2. This post pretty much takes you from just the basics of ML through understanding how transformers work. Feel free to skip whatever sections you're familiar with.

# Overview

The following is the transformer architecture diagram taken from the original paper. We'll be referring back to it often in this post.

![image.png](./assets/tformer.png)
Transformer architecture diagram

At a high level, the transformer is an encoder-decoder model; it takes a **sequence** of **tokens** from a source (e.g. English words) and learns to translate that into a destination sequence (e.g. French words). The encoder is the left side and the decoder is the right side of the architecture diagram.

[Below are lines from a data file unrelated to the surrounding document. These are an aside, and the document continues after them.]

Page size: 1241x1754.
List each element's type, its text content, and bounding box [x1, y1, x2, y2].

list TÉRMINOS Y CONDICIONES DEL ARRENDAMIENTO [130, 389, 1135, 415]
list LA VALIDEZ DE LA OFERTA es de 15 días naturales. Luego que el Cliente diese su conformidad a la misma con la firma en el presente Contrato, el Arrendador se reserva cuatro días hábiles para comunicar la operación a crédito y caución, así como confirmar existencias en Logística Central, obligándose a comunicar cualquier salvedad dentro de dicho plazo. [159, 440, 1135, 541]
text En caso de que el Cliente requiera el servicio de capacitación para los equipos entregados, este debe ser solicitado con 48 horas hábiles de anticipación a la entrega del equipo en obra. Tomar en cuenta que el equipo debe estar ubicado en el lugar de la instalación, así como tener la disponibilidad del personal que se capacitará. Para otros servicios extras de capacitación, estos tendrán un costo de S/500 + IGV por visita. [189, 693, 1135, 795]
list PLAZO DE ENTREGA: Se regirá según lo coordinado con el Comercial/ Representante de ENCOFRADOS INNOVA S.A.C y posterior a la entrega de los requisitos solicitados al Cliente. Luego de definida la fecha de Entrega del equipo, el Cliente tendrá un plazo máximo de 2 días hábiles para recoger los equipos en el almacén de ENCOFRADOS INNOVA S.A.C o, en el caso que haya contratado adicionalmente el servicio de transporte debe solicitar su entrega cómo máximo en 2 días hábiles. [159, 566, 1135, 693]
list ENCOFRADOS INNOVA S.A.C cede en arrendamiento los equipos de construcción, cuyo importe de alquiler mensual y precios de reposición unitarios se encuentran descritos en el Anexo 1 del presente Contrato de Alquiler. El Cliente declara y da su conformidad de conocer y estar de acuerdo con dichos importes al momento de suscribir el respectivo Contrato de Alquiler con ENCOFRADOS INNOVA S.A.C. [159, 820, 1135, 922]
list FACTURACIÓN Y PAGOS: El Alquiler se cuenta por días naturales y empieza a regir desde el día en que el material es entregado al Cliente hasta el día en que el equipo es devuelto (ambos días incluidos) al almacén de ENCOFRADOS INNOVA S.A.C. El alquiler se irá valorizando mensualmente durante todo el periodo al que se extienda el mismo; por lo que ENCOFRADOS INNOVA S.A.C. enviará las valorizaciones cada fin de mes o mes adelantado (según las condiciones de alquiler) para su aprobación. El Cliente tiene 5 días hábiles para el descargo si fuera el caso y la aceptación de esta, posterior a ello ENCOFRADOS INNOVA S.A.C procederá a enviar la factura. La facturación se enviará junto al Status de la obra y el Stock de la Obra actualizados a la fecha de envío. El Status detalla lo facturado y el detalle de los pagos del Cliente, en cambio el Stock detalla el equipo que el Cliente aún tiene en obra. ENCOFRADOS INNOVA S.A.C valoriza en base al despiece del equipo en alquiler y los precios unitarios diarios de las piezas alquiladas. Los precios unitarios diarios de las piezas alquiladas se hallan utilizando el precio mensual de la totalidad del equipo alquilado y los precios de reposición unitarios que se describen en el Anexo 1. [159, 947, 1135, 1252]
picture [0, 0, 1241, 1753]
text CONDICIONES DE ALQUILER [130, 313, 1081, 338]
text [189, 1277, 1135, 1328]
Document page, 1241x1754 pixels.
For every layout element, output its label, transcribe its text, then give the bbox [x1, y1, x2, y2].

For the rest of the post, when we refer to "tokens" or "sequences", feel free to replace them with "words" and "sentences" (or "paragraphs", "pages", "books", etc.) respectively in your head.

# Preamble

We'll be using [jax](https://jax.readthedocs.io/en/latest/index.html) and [flax](https://flax.readthedocs.io/en/latest/index.html) for this implementation.

In [1]:
import altair as alt
import numpy as np
import pandas as pd

In [2]:
vocab = []
embeddings = []

with open('/home/amniskin/code/daggerml/transformers/data/glove.6B.50d.txt', 'r') as f:
    for l in f:
        word, *vals = l.split(' ')
        vocab.append(word)
        embeddings.append(np.array([float(x) for x in vals]))
embeddings = np.stack(embeddings)
tok2id = {k: i for i, k in enumerate(vocab)}
embeddings.shape

(400000, 50)

In [3]:
sentence = 'the dog is is playing with the cat'

In [4]:
sentence_tokens = sentence.split()
token_ids = np.stack([tok2id[x] for x in sentence_tokens])
token_ids.shape

(8,)

In [5]:
embed = np.stack([embeddings[i] for i in token_ids])
embed.shape

(8, 50)

In [6]:
def softmax(x):
    return np.exp(x) / np.exp(x).sum(axis=-1, keepdims=True)

In [7]:
def dot_prod_attn(q, k, v, dropout=lambda x: x, mask=None):
    # NxD @ DxM => NxM
    # (B[, H], N, M)
    attn_scores = q @ k.swapaxes(-2, -1) / np.sqrt(q.shape[-1])
    attn_weights = softmax(attn_scores)
    # (B[, H], N, D)
    out = dropout(attn_weights) @ v
    return out, attn_weights

In [8]:
def self_attn(x, **kw):
    return dot_prod_attn(x, x, x, **kw)

In [9]:
def heatmap(matrix, query_ids, key_ids, title='attention weights'):
    idy = [str(a) + ':' + vocab[j] for a, j in enumerate(key_ids)]
    idx = [str(a) + ':' + vocab[j] for a, j in enumerate(query_ids)]
    df = (
        pd.DataFrame(
            matrix,
            index=pd.Index(idy, name='key_word'),
            columns=pd.Index(idx, name='query_word')
        )
        .stack()
        .to_frame('value')
        .reset_index()
    )
    df['key'] = df['key_word'].apply(lambda x: x.split(':')[1])
    df['query'] = df['query_word'].apply(lambda x: x.split(':')[1])
    return (
        alt.Chart(df, title=title)
        .mark_rect()
        .encode(
            x=alt.X('key_word:N'),
            y=alt.Y('query_word:N'),
            color=alt.Color('value', title='softmax').scale(scheme='greenblue'),
            tooltip=[
                'key:N',
                'query:N',
                alt.Tooltip('value', title='val', format='.02'),
            ],
        )
    )

heatmap(self_attn(embed)[-1], token_ids, token_ids)

In [10]:
def sin_pos_enc(sequence_length, embed_dim):
    X = np.expand_dims(np.arange(sequence_length), 1) / \
        np.power(10000, np.arange(embed_dim, step=2) / embed_dim)
    out = np.empty((sequence_length, embed_dim))
    out[:, 0::2] = np.sin(X)
    out[:, 1::2] = np.cos(X)
    return out

pos_enc = sin_pos_enc(*embed.shape)
pos_enc.shape

(8, 50)

In [11]:
heatmap(self_attn(pos_enc)[-1], token_ids, token_ids, title='difference in attention weights')

In [12]:
_, w1 = self_attn(embed)
_, w2 = self_attn(embed + pos_enc)

In [13]:
alt.hconcat(
    heatmap(w1, token_ids, token_ids, title='without positional encoding'),
    heatmap(w2, token_ids, token_ids, title='with positional encoding'),
)

In [14]:
heatmap(w2 - w1, token_ids, token_ids, title='difference in attention weights')

In [15]:
heatmap(w2 - w1 > 0, token_ids, token_ids, title='Difference is positive?')